Todas las experiencias de diez años de intensa actividad amorosa parecían derrumbarse ahora sobre el suelo frágil de mis sentimientos; se me antojaba que en cada una de mis aventuras me había limitado a ceder al deseo, y que mi cuerpo había encontrado simple placer físico en lo que en realidad no era más que instinto de supervivencia, en lugar del auténtico acto, que no hubiera sido un simple acto; no comprendía su significado y por ello constantemente tenía que asirme a algo, iba a la deriva en un mar inmenso, sin sentir el suelo bajo mis pies, por eso no podían consolarme estos placeres, y de ahí la constante búsqueda y acoso a otros cuerpos acosados; pero lo que más me impresionaba ahora no era que, a través del cuerpo del hombre sentado a mi lado, yo deseara a Thea, ni que él me demostrara su simpatía sirviéndose de Thea, ni que yo, a mi vez, me aproximara a él a través de Thea, ni que él y yo girásemos en torno a ella, ni que pretendiéramos iniciar una relación de pareja, sino que, comoquiera que nos lo planteásemos, éramos tres y, puesto que ya éramos tres, ¿por qué no cuatro o cinco?

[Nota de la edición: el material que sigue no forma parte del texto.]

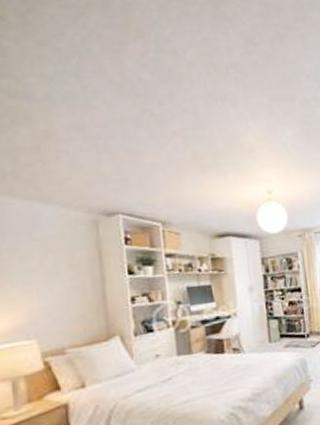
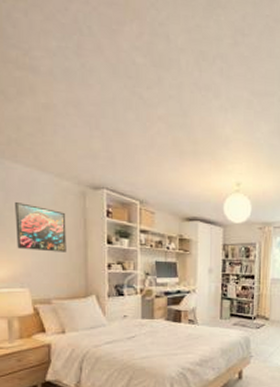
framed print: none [14,240,80,295] -> present [15,201,67,252]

Pero ni este embrollo podía sorprenderme más que una imagen hecha pálido recuerdo, a cuya fecha y lugar ya no tenemos acceso; fue como si, detrás de esta confusión, yo hubiera visto de pronto, desnuda ante mí, la figura clara de mis deseos elementales y, en lugar de seguir la acción que se desarrollaba en el escenario, estuviera sólo pendiente de ella: era pequeña, con la piel azulada, sudaba y palpitaba, existía en sí misma, independiente de nosotros, incluso de mí; fue como ver la envoltura corporal de la pura fuerza vital, su figura física que, pese a todas las teorías modernas, no es femenina ni masculina, no tiene sexo y sólo existe para que, a través de ella, podamos comunicarnos libremente unos con otros.